Problem requirements: The line holding "Program Learning Outcomes: ENVS" and every line after it through the end of the entries below: retype these exactly and nothing more.

(Transcribed page contents)

==================================================

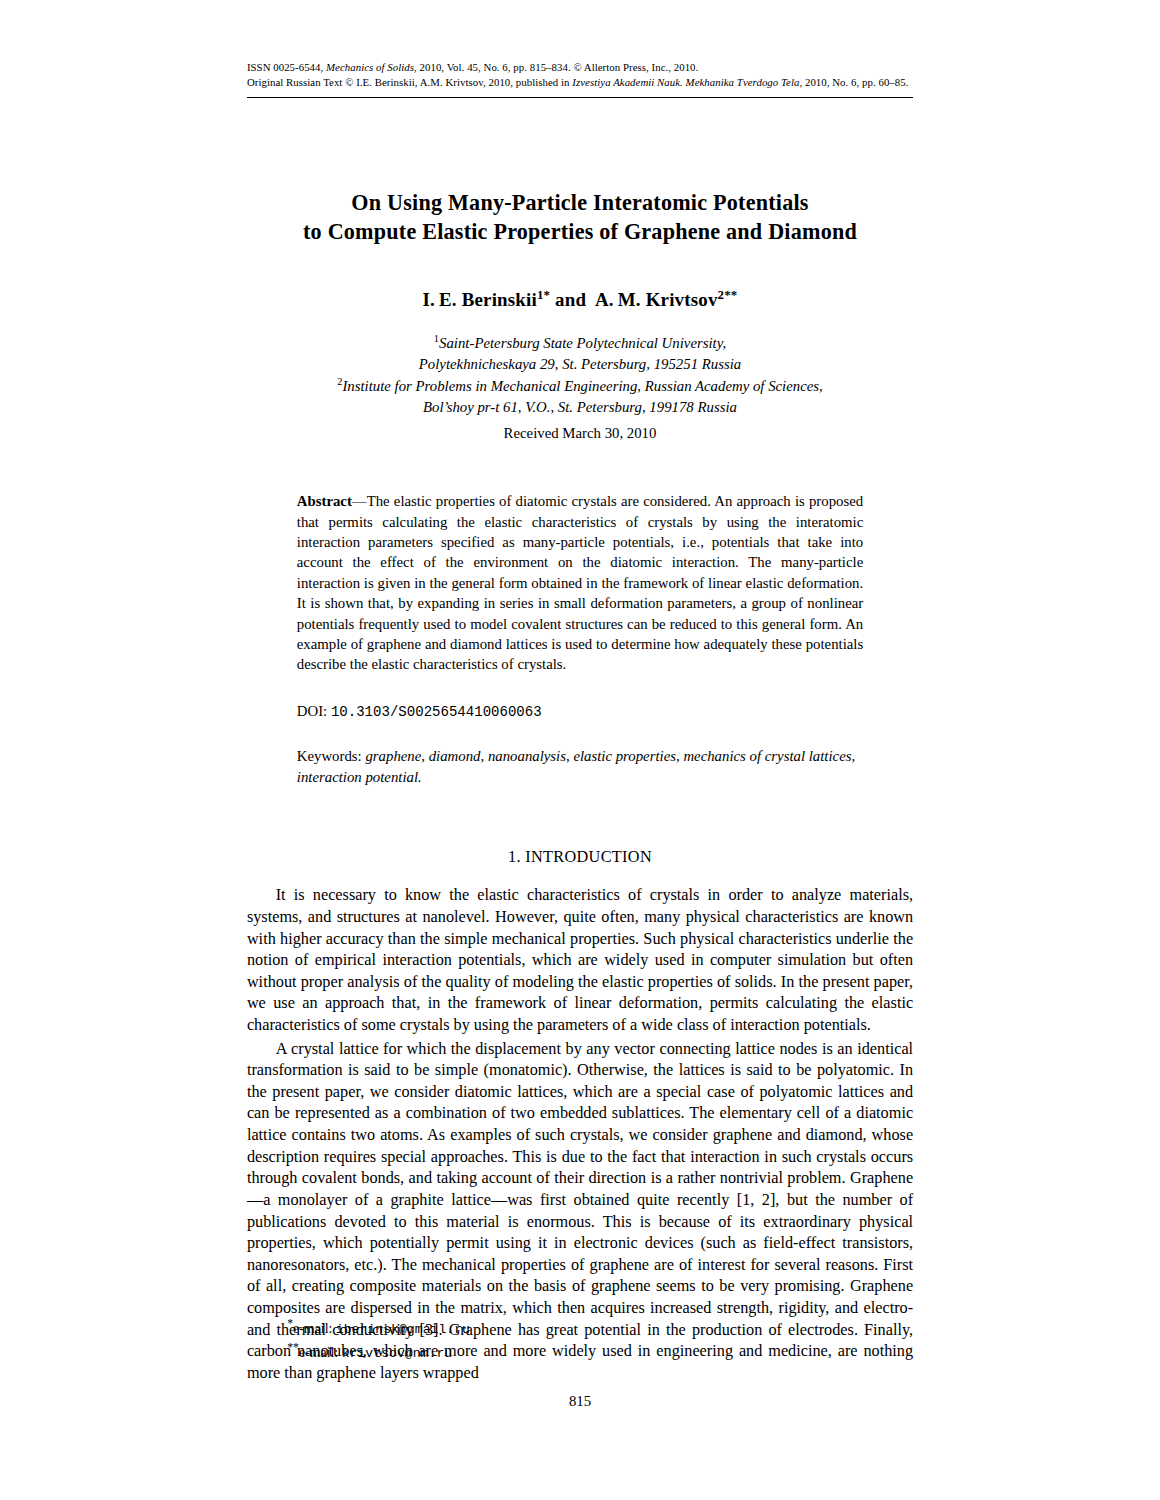ISSN 0025-6544, Mechanics of Solids, 2010, Vol. 45, No. 6, pp. 815–834. © Allerton Press, Inc., 2010.
Original Russian Text © I.E. Berinskii, A.M. Krivtsov, 2010, published in Izvestiya Akademii Nauk. Mekhanika Tverdogo Tela, 2010, No. 6, pp. 60–85.
On Using Many-Particle Interatomic Potentials
to Compute Elastic Properties of Graphene and Diamond
I. E. Berinskii1* and A. M. Krivtsov2**
1Saint-Petersburg State Polytechnical University,
Polytekhnicheskaya 29, St. Petersburg, 195251 Russia
2Institute for Problems in Mechanical Engineering, Russian Academy of Sciences,
Bol’shoy pr-t 61, V.O., St. Petersburg, 199178 Russia
Received March 30, 2010
Abstract—The elastic properties of diatomic crystals are considered. An approach is proposed that permits calculating the elastic characteristics of crystals by using the interatomic interaction parameters specified as many-particle potentials, i.e., potentials that take into account the effect of the environment on the diatomic interaction. The many-particle interaction is given in the general form obtained in the framework of linear elastic deformation. It is shown that, by expanding in series in small deformation parameters, a group of nonlinear potentials frequently used to model covalent structures can be reduced to this general form. An example of graphene and diamond lattices is used to determine how adequately these potentials describe the elastic characteristics of crystals.
DOI: 10.3103/S0025654410060063
Keywords: graphene, diamond, nanoanalysis, elastic properties, mechanics of crystal lattices, interaction potential.
1. INTRODUCTION
It is necessary to know the elastic characteristics of crystals in order to analyze materials, systems, and structures at nanolevel. However, quite often, many physical characteristics are known with higher accuracy than the simple mechanical properties. Such physical characteristics underlie the notion of empirical interaction potentials, which are widely used in computer simulation but often without proper analysis of the quality of modeling the elastic properties of solids. In the present paper, we use an approach that, in the framework of linear deformation, permits calculating the elastic characteristics of some crystals by using the parameters of a wide class of interaction potentials.
A crystal lattice for which the displacement by any vector connecting lattice nodes is an identical transformation is said to be simple (monatomic). Otherwise, the lattices is said to be polyatomic. In the present paper, we consider diatomic lattices, which are a special case of polyatomic lattices and can be represented as a combination of two embedded sublattices. The elementary cell of a diatomic lattice contains two atoms. As examples of such crystals, we consider graphene and diamond, whose description requires special approaches. This is due to the fact that interaction in such crystals occurs through covalent bonds, and taking account of their direction is a rather nontrivial problem. Graphene—a monolayer of a graphite lattice—was first obtained quite recently [1, 2], but the number of publications devoted to this material is enormous. This is because of its extraordinary physical properties, which potentially permit using it in electronic devices (such as field-effect transistors, nanoresonators, etc.). The mechanical properties of graphene are of interest for several reasons. First of all, creating composite materials on the basis of graphene seems to be very promising. Graphene composites are dispersed in the matrix, which then acquires increased strength, rigidity, and electro- and thermal conductivity [3]. Graphene has great potential in the production of electrodes. Finally, carbon nanotubes, which are more and more widely used in engineering and medicine, are nothing more than graphene layers wrapped
*e-mail: iberinsk@gmail.ru
**e-mail: krivtsov@nm.ru
815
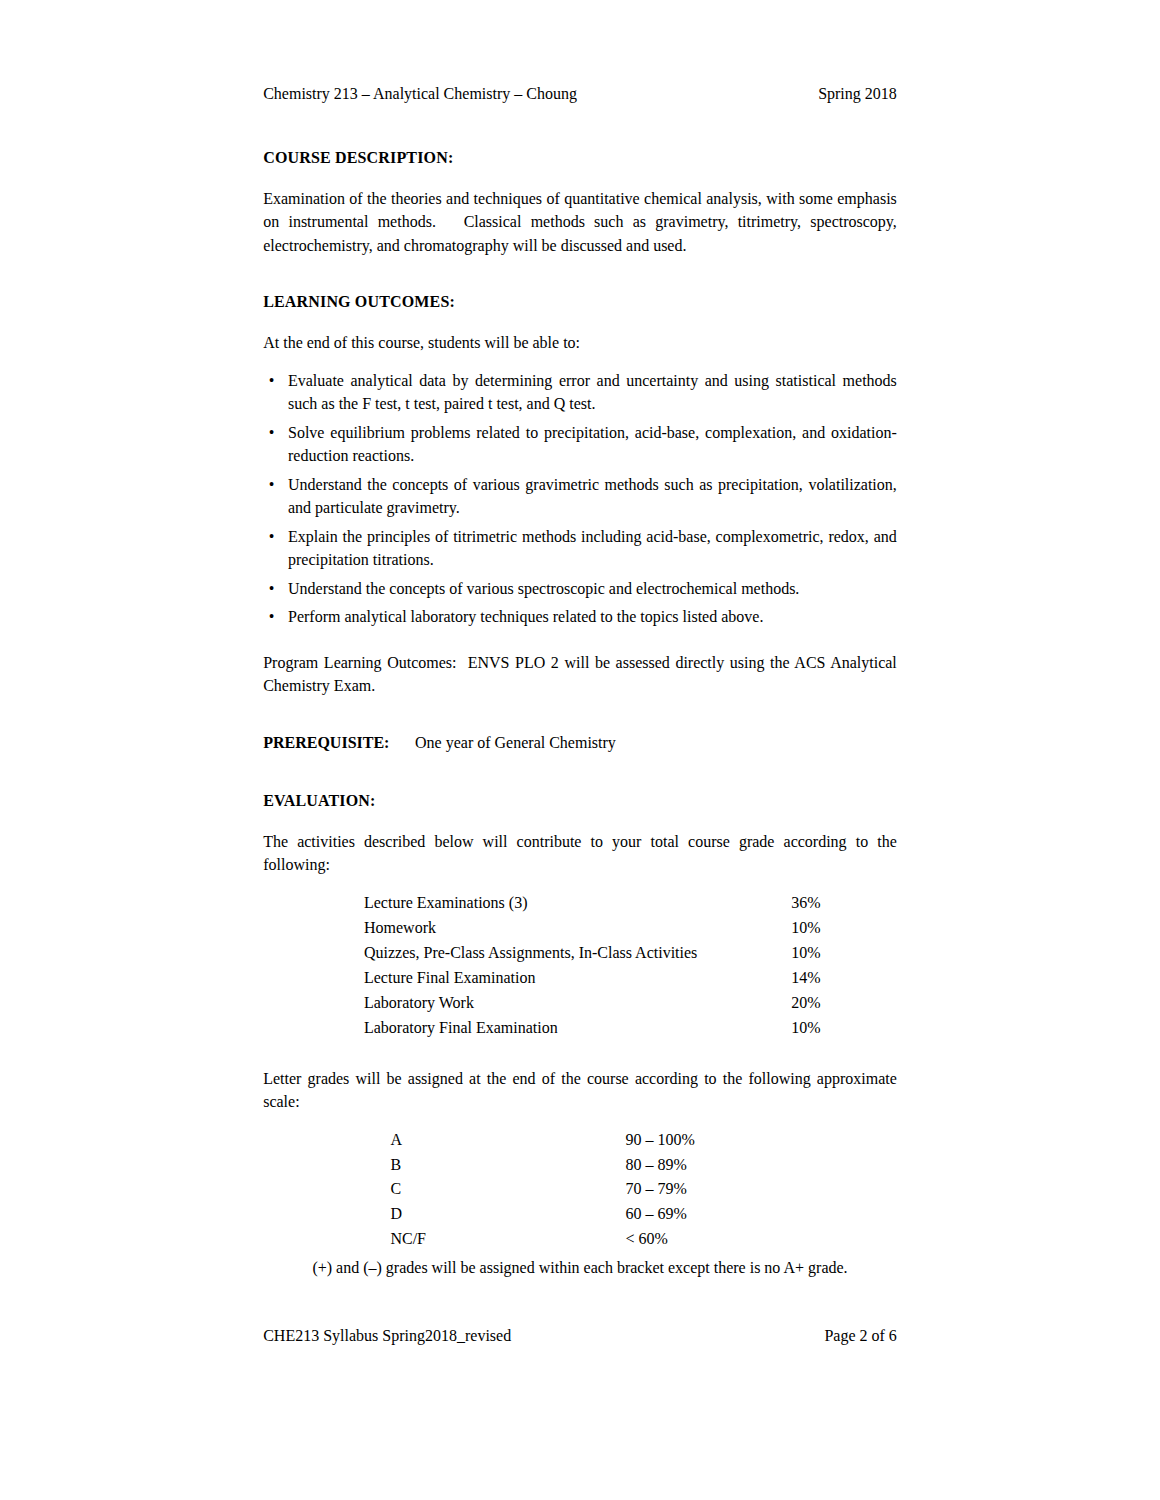Chemistry 213 – Analytical Chemistry – Choung Spring 2018
Course Description:
Examination of the theories and techniques of quantitative chemical analysis, with some emphasis on instrumental methods. Classical methods such as gravimetry, titrimetry, spectroscopy, electrochemistry, and chromatography will be discussed and used.
Learning Outcomes:
At the end of this course, students will be able to:
Evaluate analytical data by determining error and uncertainty and using statistical methods such as the F test, t test, paired t test, and Q test.
Solve equilibrium problems related to precipitation, acid-base, complexation, and oxidation-reduction reactions.
Understand the concepts of various gravimetric methods such as precipitation, volatilization, and particulate gravimetry.
Explain the principles of titrimetric methods including acid-base, complexometric, redox, and precipitation titrations.
Understand the concepts of various spectroscopic and electrochemical methods.
Perform analytical laboratory techniques related to the topics listed above.
Program Learning Outcomes: ENVS PLO 2 will be assessed directly using the ACS Analytical Chemistry Exam.
Prerequisite: One year of General Chemistry
Evaluation:
The activities described below will contribute to your total course grade according to the following:
| Lecture Examinations (3) | 36% |
| Homework | 10% |
| Quizzes, Pre-Class Assignments, In-Class Activities | 10% |
| Lecture Final Examination | 14% |
| Laboratory Work | 20% |
| Laboratory Final Examination | 10% |
Letter grades will be assigned at the end of the course according to the following approximate scale:
| A | 90 – 100% |
| B | 80 – 89% |
| C | 70 – 79% |
| D | 60 – 69% |
| NC/F | < 60% |
(+) and (–) grades will be assigned within each bracket except there is no A+ grade.
CHE213 Syllabus Spring2018_revised Page 2 of 6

==================================================

Result for this task:
Program Learning Outcomes: ENVS PLO 2 will be assessed directly using the ACS Analytical Chemistry Exam.
Prerequisite: One year of General Chemistry
Evaluation:
The activities described below will contribute to your total course grade according to the following:
| Lecture Examinations (3) | 36% |
| Homework | 10% |
| Quizzes, Pre-Class Assignments, In-Class Activities | 10% |
| Lecture Final Examination | 14% |
| Laboratory Work | 20% |
| Laboratory Final Examination | 10% |
Letter grades will be assigned at the end of the course according to the following approximate scale:
| A | 90 – 100% |
| B | 80 – 89% |
| C | 70 – 79% |
| D | 60 – 69% |
| NC/F | < 60% |
(+) and (–) grades will be assigned within each bracket except there is no A+ grade.
CHE213 Syllabus Spring2018_revised Page 2 of 6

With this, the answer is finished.